Job item
Transcribe the material line for line, from its first line through the line that contains "Het lidmaatschap van Bewonersvereniging de", including both of those lines.
*** Records supplied
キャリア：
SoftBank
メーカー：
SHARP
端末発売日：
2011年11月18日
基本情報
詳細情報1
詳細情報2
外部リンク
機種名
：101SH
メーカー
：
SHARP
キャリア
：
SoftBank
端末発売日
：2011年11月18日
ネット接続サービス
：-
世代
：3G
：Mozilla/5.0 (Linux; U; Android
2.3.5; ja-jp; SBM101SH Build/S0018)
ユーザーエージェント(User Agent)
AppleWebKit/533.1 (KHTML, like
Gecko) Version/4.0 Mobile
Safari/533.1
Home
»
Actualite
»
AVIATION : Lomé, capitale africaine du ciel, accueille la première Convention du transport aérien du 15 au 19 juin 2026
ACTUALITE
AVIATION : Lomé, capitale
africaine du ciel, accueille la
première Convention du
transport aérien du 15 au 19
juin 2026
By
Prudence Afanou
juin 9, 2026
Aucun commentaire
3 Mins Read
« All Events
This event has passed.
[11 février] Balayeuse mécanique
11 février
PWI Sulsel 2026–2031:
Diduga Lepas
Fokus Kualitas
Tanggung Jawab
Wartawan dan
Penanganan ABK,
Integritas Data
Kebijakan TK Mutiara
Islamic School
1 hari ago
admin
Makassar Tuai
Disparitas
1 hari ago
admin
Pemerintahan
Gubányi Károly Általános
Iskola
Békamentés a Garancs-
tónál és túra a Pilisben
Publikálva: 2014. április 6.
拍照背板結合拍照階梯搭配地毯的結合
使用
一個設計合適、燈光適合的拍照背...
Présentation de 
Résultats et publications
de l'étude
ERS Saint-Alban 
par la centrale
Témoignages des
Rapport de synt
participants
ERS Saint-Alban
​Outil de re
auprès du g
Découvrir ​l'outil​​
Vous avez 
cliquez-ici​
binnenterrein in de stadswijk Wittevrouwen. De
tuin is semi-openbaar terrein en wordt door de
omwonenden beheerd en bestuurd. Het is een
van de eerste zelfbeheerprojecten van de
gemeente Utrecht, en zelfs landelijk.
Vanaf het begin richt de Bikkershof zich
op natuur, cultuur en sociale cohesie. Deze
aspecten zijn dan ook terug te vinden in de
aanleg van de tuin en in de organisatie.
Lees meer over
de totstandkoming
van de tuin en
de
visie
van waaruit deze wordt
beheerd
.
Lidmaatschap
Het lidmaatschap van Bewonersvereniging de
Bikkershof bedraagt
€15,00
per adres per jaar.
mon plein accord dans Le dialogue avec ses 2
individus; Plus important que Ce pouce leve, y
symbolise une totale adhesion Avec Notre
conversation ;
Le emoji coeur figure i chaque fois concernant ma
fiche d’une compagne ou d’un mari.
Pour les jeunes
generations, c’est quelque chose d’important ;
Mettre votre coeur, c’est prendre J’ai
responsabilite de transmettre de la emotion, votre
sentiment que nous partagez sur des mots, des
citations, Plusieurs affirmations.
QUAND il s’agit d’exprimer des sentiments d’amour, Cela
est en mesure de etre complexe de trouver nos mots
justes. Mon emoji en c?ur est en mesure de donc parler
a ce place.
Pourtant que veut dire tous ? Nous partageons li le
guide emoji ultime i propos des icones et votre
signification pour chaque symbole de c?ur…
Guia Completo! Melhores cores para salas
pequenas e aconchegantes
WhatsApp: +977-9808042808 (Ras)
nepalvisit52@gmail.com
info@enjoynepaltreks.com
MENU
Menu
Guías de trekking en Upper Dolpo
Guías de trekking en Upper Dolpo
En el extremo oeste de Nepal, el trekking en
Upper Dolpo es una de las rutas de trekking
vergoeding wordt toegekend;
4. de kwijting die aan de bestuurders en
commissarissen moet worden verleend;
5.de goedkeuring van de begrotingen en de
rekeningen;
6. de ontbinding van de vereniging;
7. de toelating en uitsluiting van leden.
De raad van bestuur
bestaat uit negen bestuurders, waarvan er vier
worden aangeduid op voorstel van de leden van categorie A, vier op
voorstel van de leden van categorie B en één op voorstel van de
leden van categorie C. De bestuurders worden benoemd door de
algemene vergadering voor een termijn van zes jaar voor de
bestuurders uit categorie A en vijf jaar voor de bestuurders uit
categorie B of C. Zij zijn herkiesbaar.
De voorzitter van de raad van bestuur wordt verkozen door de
******
Solved problem
キャリア：
SoftBank
メーカー：
SHARP
端末発売日：
2011年11月18日
基本情報
詳細情報1
詳細情報2
外部リンク
機種名
：101SH
メーカー
：
SHARP
キャリア
：
SoftBank
端末発売日
：2011年11月18日
ネット接続サービス
：-
世代
：3G
：Mozilla/5.0 (Linux; U; Android
2.3.5; ja-jp; SBM101SH Build/S0018)
ユーザーエージェント(User Agent)
AppleWebKit/533.1 (KHTML, like
Gecko) Version/4.0 Mobile
Safari/533.1
Home
»
Actualite
»
AVIATION : Lomé, capitale africaine du ciel, accueille la première Convention du transport aérien du 15 au 19 juin 2026
ACTUALITE
AVIATION : Lomé, capitale
africaine du ciel, accueille la
première Convention du
transport aérien du 15 au 19
juin 2026
By
Prudence Afanou
juin 9, 2026
Aucun commentaire
3 Mins Read
« All Events
This event has passed.
[11 février] Balayeuse mécanique
11 février
PWI Sulsel 2026–2031:
Diduga Lepas
Fokus Kualitas
Tanggung Jawab
Wartawan dan
Penanganan ABK,
Integritas Data
Kebijakan TK Mutiara
Islamic School
1 hari ago
admin
Makassar Tuai
Disparitas
1 hari ago
admin
Pemerintahan
Gubányi Károly Általános
Iskola
Békamentés a Garancs-
tónál és túra a Pilisben
Publikálva: 2014. április 6.
拍照背板結合拍照階梯搭配地毯的結合
使用
一個設計合適、燈光適合的拍照背...
Présentation de 
Résultats et publications
de l'étude
ERS Saint-Alban 
par la centrale
Témoignages des
Rapport de synt
participants
ERS Saint-Alban
​Outil de re
auprès du g
Découvrir ​l'outil​​
Vous avez 
cliquez-ici​
binnenterrein in de stadswijk Wittevrouwen. De
tuin is semi-openbaar terrein en wordt door de
omwonenden beheerd en bestuurd. Het is een
van de eerste zelfbeheerprojecten van de
gemeente Utrecht, en zelfs landelijk.
Vanaf het begin richt de Bikkershof zich
op natuur, cultuur en sociale cohesie. Deze
aspecten zijn dan ook terug te vinden in de
aanleg van de tuin en in de organisatie.
Lees meer over
de totstandkoming
van de tuin en
de
visie
van waaruit deze wordt
beheerd
.
Lidmaatschap
Het lidmaatschap van Bewonersvereniging de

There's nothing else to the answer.